Data Analytics vs. Data Science

Although data scientists and data analysts work together on occasion, they are not the same thing. The term “data science analyst” refers to one of two things.

A data scientist enters the game earlier than a data analyst, tasked with examining a large data set, determining its potential, identifying trends and insights, and visualizing them for others. Data is seen by a data analyst at a later stage. They summarize what it tells them, prescribe improvements based on their findings, and optimize any data-related tools.

The data analyst is most likely examining a specific dataset of structured or numerical data in order to answer a specific question or questions. A data scientist is more likely to work with both structured and unstructured data in larger quantities. They will also develop, test, and evaluate data questions within the context of a larger strategy.

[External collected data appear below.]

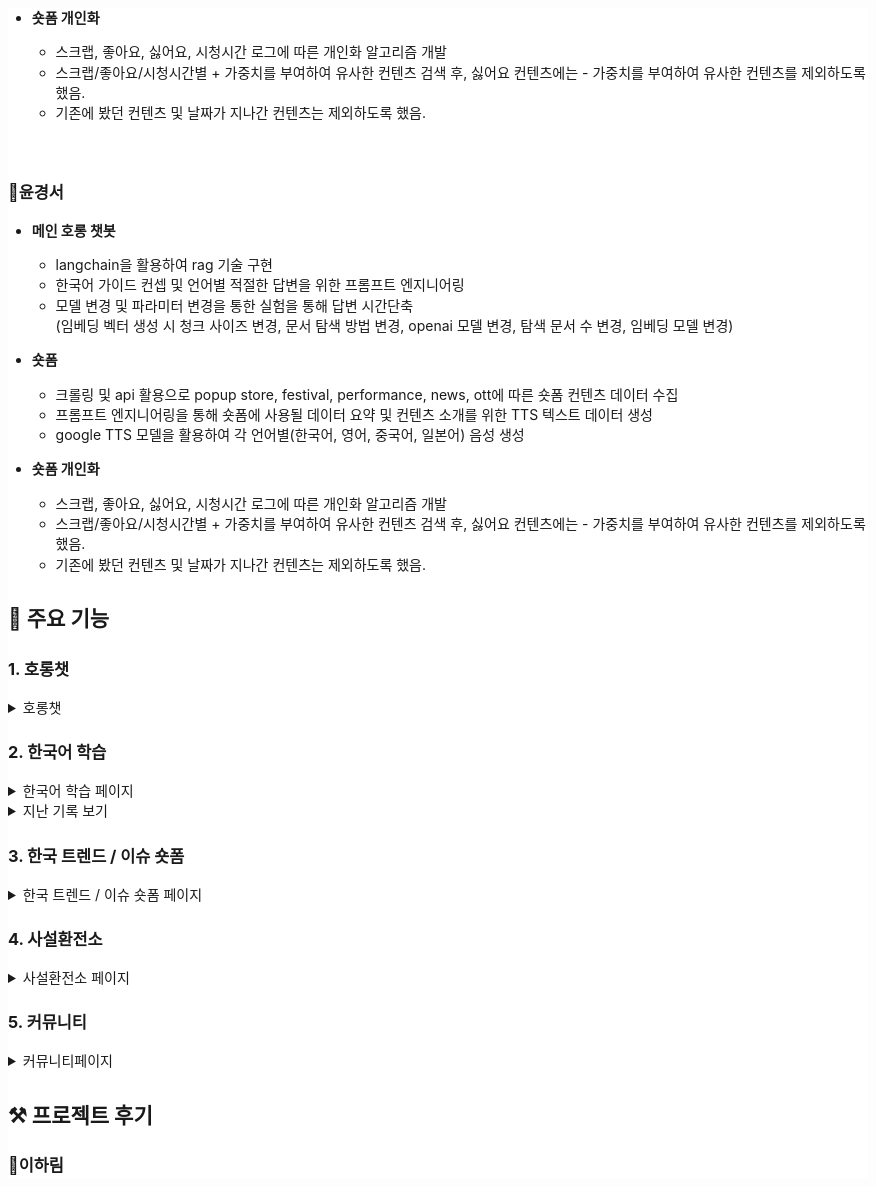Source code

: - **숏폼 개인화**

  - 스크랩, 좋아요, 싫어요, 시청시간 로그에 따른 개인화 알고리즘 개발
  - 스크랩/좋아요/시청시간별 + 가중치를 부여하여 유사한 컨텐츠 검색 후, 싫어요 컨텐츠에는 - 가중치를 부여하여 유사한 컨텐츠를 제외하도록 했음.
  - 기존에 봤던 컨텐츠 및 날짜가 지나간 컨텐츠는 제외하도록 했음.

<br>

### 🎯윤경서

- **메인 호롱 챗봇**

  - langchain을 활용하여 rag 기술 구현
  - 한국어 가이드 컨셉 및 언어별 적절한 답변을 위한 프롬프트 엔지니어링
  - 모델 변경 및 파라미터 변경을 통한 실험을 통해 답변 시간단축  
    (임베딩 벡터 생성 시 청크 사이즈 변경, 문서 탐색 방법 변경, openai 모델 변경, 탐색 문서 수 변경, 임베딩 모델 변경)

- **숏폼**

  - 크롤링 및 api 활용으로 popup store, festival, performance, news, ott에 따른 숏폼 컨텐츠 데이터 수집
  - 프롬프트 엔지니어링을 통해 숏폼에 사용될 데이터 요약 및 컨텐츠 소개를 위한 TTS 텍스트 데이터 생성
  - google TTS 모델을 활용하여 각 언어별(한국어, 영어, 중국어, 일본어) 음성 생성

- **숏폼 개인화**

  - 스크랩, 좋아요, 싫어요, 시청시간 로그에 따른 개인화 알고리즘 개발
  - 스크랩/좋아요/시청시간별 + 가중치를 부여하여 유사한 컨텐츠 검색 후, 싫어요 컨텐츠에는 - 가중치를 부여하여 유사한 컨텐츠를 제외하도록 했음.
  - 기존에 봤던 컨텐츠 및 날짜가 지나간 컨텐츠는 제외하도록 했음.

## 📖 **주요 기능**

### 1. 호롱챗

<details><summary>호롱챗</summary></details>

### 2. 한국어 학습

<details><summary>한국어 학습 페이지</summary></details>
<details><summary>지난 기록 보기</summary></details>

### 3. 한국 트렌드 / 이슈 숏폼

<details><summary> 한국 트렌드 / 이슈 숏폼 페이지</summary></details>

### 4. 사설환전소

<details><summary>사설환전소 페이지</summary></details>

### 5. 커뮤니티

<details><summary>커뮤니티페이지</summary></details>

## ⚒️ **프로젝트 후기**

### 👻이하림
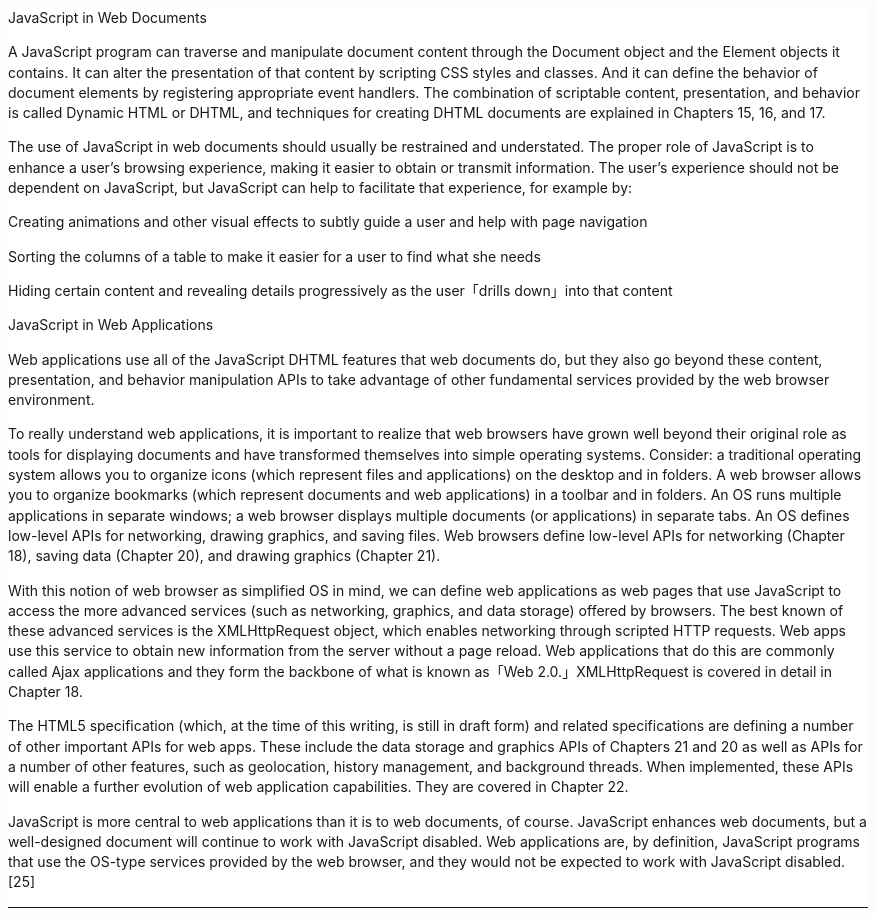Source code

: JavaScript in Web Documents

A JavaScript program can traverse and manipulate document content through the Document object and the Element objects it contains. It can alter the presentation of that content by scripting CSS styles and classes. And it can define the behavior of document elements by registering appropriate event handlers. The combination of scriptable content, presentation, and behavior is called Dynamic HTML or DHTML, and techniques for creating DHTML documents are explained in Chapters 15, 16, and 17.

The use of JavaScript in web documents should usually be restrained and understated. The proper role of JavaScript is to enhance a user’s browsing experience, making it easier to obtain or transmit information. The user’s experience should not be dependent on JavaScript, but JavaScript can help to facilitate that experience, for example by:

Creating animations and other visual effects to subtly guide a user and help with page navigation

Sorting the columns of a table to make it easier for a user to find what she needs

Hiding certain content and revealing details progressively as the user「drills down」into that content

JavaScript in Web Applications

Web applications use all of the JavaScript DHTML features that web documents do, but they also go beyond these content, presentation, and behavior manipulation APIs to take advantage of other fundamental services provided by the web browser environment.

To really understand web applications, it is important to realize that web browsers have grown well beyond their original role as tools for displaying documents and have transformed themselves into simple operating systems. Consider: a traditional operating system allows you to organize icons (which represent files and applications) on the desktop and in folders. A web browser allows you to organize bookmarks (which represent documents and web applications) in a toolbar and in folders. An OS runs multiple applications in separate windows; a web browser displays multiple documents (or applications) in separate tabs. An OS defines low-level APIs for networking, drawing graphics, and saving files. Web browsers define low-level APIs for networking (Chapter 18), saving data (Chapter 20), and drawing graphics (Chapter 21).

With this notion of web browser as simplified OS in mind, we can define web applications as web pages that use JavaScript to access the more advanced services (such as networking, graphics, and data storage) offered by browsers. The best known of these advanced services is the XMLHttpRequest object, which enables networking through scripted HTTP requests. Web apps use this service to obtain new information from the server without a page reload. Web applications that do this are commonly called Ajax applications and they form the backbone of what is known as「Web 2.0.」XMLHttpRequest is covered in detail in Chapter 18.

The HTML5 specification (which, at the time of this writing, is still in draft form) and related specifications are defining a number of other important APIs for web apps. These include the data storage and graphics APIs of Chapters 21 and 20 as well as APIs for a number of other features, such as geolocation, history management, and background threads. When implemented, these APIs will enable a further evolution of web application capabilities. They are covered in Chapter 22.

JavaScript is more central to web applications than it is to web documents, of course. JavaScript enhances web documents, but a well-designed document will continue to work with JavaScript disabled. Web applications are, by definition, JavaScript programs that use the OS-type services provided by the web browser, and they would not be expected to work with JavaScript disabled.[25]

* * *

Data analytics is less about predictive modeling and machine learning and more about putting historical data into context. Data analysis isn’t about searching for the right question with an open mind; it’s about having the right questions in place from the beginning. Data analysts, unlike data scientists, do not usually create statistical models or train machine learning tools.

Data analysts, on the other hand, concentrate on business strategy, comparing data assets to various organizational hypotheses or plans. Localized data that has already been processed is also more likely to be used by data analysts. Processing raw data and analyzing it, on the other hand, requires both technical and non-technical data science skills. Both roles, of course, necessitate mathematical, analytical, and statistical abilities.

In their daily work, data analysts don’t require a broad business culture approach. Instead, when analyzing data, they tend to take a more measured, nailed-down approach. They will almost certainly have a smaller scope and purpose than a data scientist.

In conclusion, when looking at data, a data scientist is more likely to look ahead, predicting or forecasting. The data analyst’s relationship with the data is retrospective. A data analyst is more likely to dig into existing data sets that have already been processed for insights to answer specific questions.